Investimenti, la grande fuga dall'Italia

Nel 2007, anno di inizio della crisi finanziaria nel mondo anglosassone, gli investimenti esteri in Italia ammontavano a circa 29 miliardi e mezzo di euro. Era l'anno dei mutui «subprime» e delle banche americane che chiudevano, l'ondata di magra si non era ancora abbattuta su di noi. Ma nel 2013 il raffronto fa paura: l'anno scorso quel valore è precipitato a meno della metà. Secondo il Censis, che ha diffuso ieri il sesto numero del «Diario della transizione», gli investimenti diretti esteri in Italia sono franati a 12,4 miliardi di euro. Un crollo del 58 per cento. Gli stranieri sono scappati, hanno portato i loro soldi altrove. Il Censis rileva due picchi in questa fuga di capitali esteri: il 2008, quando tutta l'Eurozona è stata terremotata dalla crisi e gli investitori hanno preferito asset meno rischiosi in Paesi extraeuropei, e il 2012, quando a Palazzo Chigi sedeva Mario Monti.
Di chi sono le colpe di questa mazzata? Il centro studi presieduto da Giuseppe De Rita le individua in un complessivo «deficit reputazionale» che attanaglia il nostro Paese. Benché siamo ancora oggi la seconda potenza manifatturiera d'Europa e la quinta nel mondo, tuttavia l'Italia detiene soltanto l'1,6 per cento dello stock mondiale di investimenti esteri, contro il 2,8 per cento della Spagna, il 3,1 della Germania, il 4,8 della Francia e il 5,8 per cento del Regno Unito. «La reputazione è oggi un fattore decisivo per favorire la competitività di un Paese – si legge nella nota del Censis -. Ma l'Italia ha un deficit reputazionale accumulato negli anni a causa di corruzione diffusa, scandali politici, pervasività della criminalità organizzata, lentezza della giustizia civile, farraginosità di leggi e regolamenti, inefficienza della pubblica amministrazione, infrastrutture carenti».
Le cause sono dunque numerose e complesse. C'è senz'altro la corruzione che deturpa l'immagine del Paese e disincentiva chi volesse investire in Italia. I fatti portati alla luce dalle inchieste più recenti su Expo e Mose non aiutano certo a cancellare questa cattiva fama. Eppure la corruzione non è l'unica colpevole. Nel conteggio vanno inseriti gli scandali che coinvolgono la nostra classe politica. E poi la burocrazia e il disordine dell'amministrazione pubblica che stroncano ogni velleità imprenditoriale, l'invadenza della criminalità, la giustizia che non funziona, la giungla legislativa, la mancanza di infrastrutture. Non c'è nessuno che possa chiamarsi fuori dalle tonalità fosche di questa impietosa fotografia.

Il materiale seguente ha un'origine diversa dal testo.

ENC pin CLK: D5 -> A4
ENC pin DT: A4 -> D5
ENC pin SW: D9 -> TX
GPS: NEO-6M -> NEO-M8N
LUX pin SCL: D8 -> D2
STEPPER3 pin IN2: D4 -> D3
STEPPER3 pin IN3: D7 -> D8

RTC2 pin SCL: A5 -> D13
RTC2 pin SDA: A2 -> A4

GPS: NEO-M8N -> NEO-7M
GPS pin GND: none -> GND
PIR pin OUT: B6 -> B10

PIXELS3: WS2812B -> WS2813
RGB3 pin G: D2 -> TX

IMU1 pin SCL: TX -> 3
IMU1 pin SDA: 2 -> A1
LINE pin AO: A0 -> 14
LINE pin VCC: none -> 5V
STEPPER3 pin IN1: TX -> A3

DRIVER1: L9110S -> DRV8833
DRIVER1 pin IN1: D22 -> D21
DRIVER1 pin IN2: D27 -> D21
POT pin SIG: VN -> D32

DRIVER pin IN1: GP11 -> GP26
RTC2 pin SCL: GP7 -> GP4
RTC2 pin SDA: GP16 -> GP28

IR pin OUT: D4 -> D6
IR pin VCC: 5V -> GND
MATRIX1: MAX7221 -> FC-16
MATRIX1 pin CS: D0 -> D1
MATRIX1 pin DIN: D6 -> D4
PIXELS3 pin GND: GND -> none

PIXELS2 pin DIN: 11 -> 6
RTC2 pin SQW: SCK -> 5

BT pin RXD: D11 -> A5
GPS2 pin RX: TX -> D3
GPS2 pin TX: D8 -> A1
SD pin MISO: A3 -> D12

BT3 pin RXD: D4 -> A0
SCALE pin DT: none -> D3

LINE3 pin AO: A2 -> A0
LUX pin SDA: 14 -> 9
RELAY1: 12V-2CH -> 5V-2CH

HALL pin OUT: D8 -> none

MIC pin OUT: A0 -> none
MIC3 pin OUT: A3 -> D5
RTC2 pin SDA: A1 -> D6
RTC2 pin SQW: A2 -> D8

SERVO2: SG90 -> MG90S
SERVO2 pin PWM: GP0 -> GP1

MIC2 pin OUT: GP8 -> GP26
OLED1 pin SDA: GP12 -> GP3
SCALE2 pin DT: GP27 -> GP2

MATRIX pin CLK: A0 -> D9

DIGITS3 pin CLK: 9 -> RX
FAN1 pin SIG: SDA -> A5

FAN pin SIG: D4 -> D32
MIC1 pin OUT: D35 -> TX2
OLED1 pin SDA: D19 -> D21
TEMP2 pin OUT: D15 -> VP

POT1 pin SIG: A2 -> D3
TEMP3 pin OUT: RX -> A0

Il Censis elenca una lunga serie di indicatori secondo i quali l'Italia non sarebbe poi così malridotta. Abbiamo una quota del 2,7 per cento dell'export mondiale, siamo la quinta destinazione turistica al mondo dopo Francia, Stati Uniti, Cina e Spagna: ogni anno sbarcano più di 77 milioni di stranieri, con una crescita del 4,1 per cento dal 2010 al 2013. Oltre 20mila imprese a controllo nazionale sono localizzate oltre confine con 1,5 milioni di addetti e 420 miliardi di euro di fatturato.
Tra i punti di forza il Censis cita soprattutto il numero di giovani «own account workers», cioè lavoratori «under 40» in proprio e senza dipendenti: 1,3 milioni, primi in Europa. Sono altri i fattori che trasformano l'Italia in uno spauracchio per gli investitori.
Siamo al 65° posto nella graduatoria mondiale dei fattori che determinano la capacità attrattiva di capitali considerando procedure, tempi e costi necessari per avviare un'impresa, ottenere permessi edilizi, allacciare un'utenza elettrica business o risolvere una controversia giudiziaria su un contratto.
Per ottenere tutti i permessi, le licenze e le concessioni di costruzione, in Italia occorrono mediamente 233 giorni, in Germania 97.

Per allacciarsi alla rete elettrica servono 124 giorni in Italia e 17 in Germania.
E per risolvere una lite su un contratto commerciale la giustizia italiana impiega in media 1.185 giorni, quella tedesca 394.
Soltanto Grecia, Romania e Repubblica Ceca spaventano le imprese più di noi.